Uma chama arde profundamente em Matt Murdock. Ele foi criado por seu pai, um boxeador em decadência com uma última chance de fazer algo de bom — uma chance que lhe custou a vida. Ridicularizado e atormentado pelas outras crianças enquanto crescia, Matt teve sua vida irremediavelmente alterada quando, ao salvar um idoso, perdeu a visão ao ser atingido por materiais radioativos. A compensação? Uma vontade inquebrantável e uma inteligência aguçada, que ajudaram a dar foco aos supersentidos com os quais Matt foi abençoado pelo acidente. Testemunhe a magistral origem do Homem Sem Medo na visão dos lendários Frank Miller e John Romita Jr.






Demolidor: A QUEDA DE MURDOCK (Frank Miller e David Mazzuchelli)

Nessa série, uma ex-namorada viciada em drogas (Karen Page) vende a identidade do Demolidor a um traficante, que a revende ao Rei do Crime. A partir daí, a vida de Murdock é destruída, ele mergulha de cabeça no submundo da Cozinha do Inferno e precisa reencontrar suas próprias forças para se reerguer.

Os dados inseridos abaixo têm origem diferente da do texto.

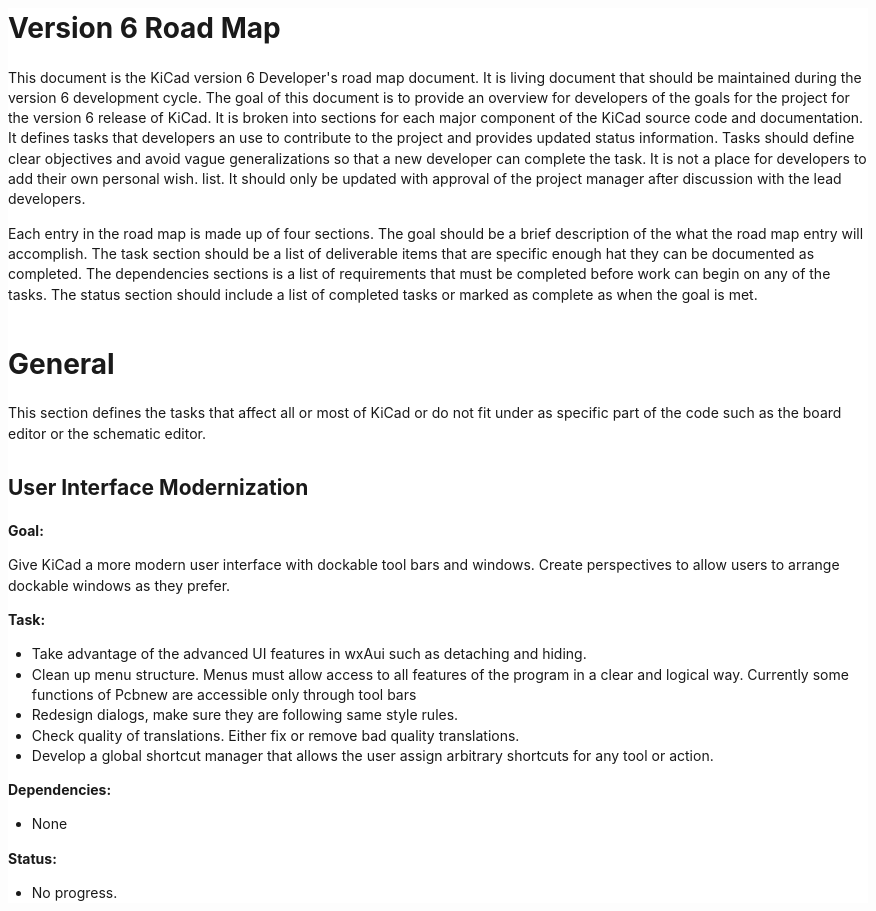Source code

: # Version 6 Road Map

This document is the KiCad version 6 Developer's road map document.  It is
living document that should be maintained during the version 6 development
cycle.  The goal of this document is to provide an overview for developers
of the goals for the project for the version 6 release of KiCad.  It is
broken into sections for each major component of the KiCad source code and
documentation.  It defines tasks that developers an use to contribute to the
project and provides updated status information.  Tasks should define clear
objectives and avoid vague generalizations so that a new developer can complete
the task.  It is not a place for developers to add their own personal wish.
list.  It should only be updated with approval of the project manager after
discussion with the lead developers.

Each entry in the road map is made up of four sections.  The goal should
be a brief description of the what the road map entry will accomplish.  The
task section should be a list of deliverable items that are specific enough
hat they can be documented as completed.  The dependencies sections is a list
of requirements that must be completed before work can begin on any of the
tasks.  The status section should include a list of completed tasks or marked
as complete as when the goal is met.



# General
This section defines the tasks that affect all or most of KiCad or do not
fit under as specific part of the code such as the board editor or the
schematic editor.

## User Interface Modernization
**Goal:**

Give KiCad a more modern user interface with dockable tool bars and windows.
Create perspectives to allow users to arrange dockable windows as they prefer.

**Task:**
- Take advantage of the advanced UI features in wxAui such as detaching and
  hiding.
- Clean up menu structure. Menus must allow access to all features of the
  program in a clear and logical way. Currently some functions of Pcbnew are
  accessible only through tool bars
- Redesign dialogs, make sure they are following same style rules.
- Check quality of translations. Either fix or remove bad quality translations.
- Develop a global shortcut manager that allows the user assign arbitrary
  shortcuts for any tool or action.

**Dependencies:**
- None

**Status:**
- No progress.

Matt recebe ajuda de uma freira que o roteiro sugere ser sua mãe e na parte final, acaba enfrentando um psicopata que parece ser um tipo de refugo do projeto do Super-Soldado, que criou o Capitão América. Desta forma, é revelado que o Capitão talvez não fosse o unico sobrevivente daquele projeto.
Magnificamente desenhada por David Mazzuchelli, com traços realistas e roteirizada de forma genial e revolucionária por Miller, esta saga ficou marcada na memória dos admiradores de quadrinhos, tendo seus conceitos copiados por outros personagens conhecidos, como Batman e Justiceiro.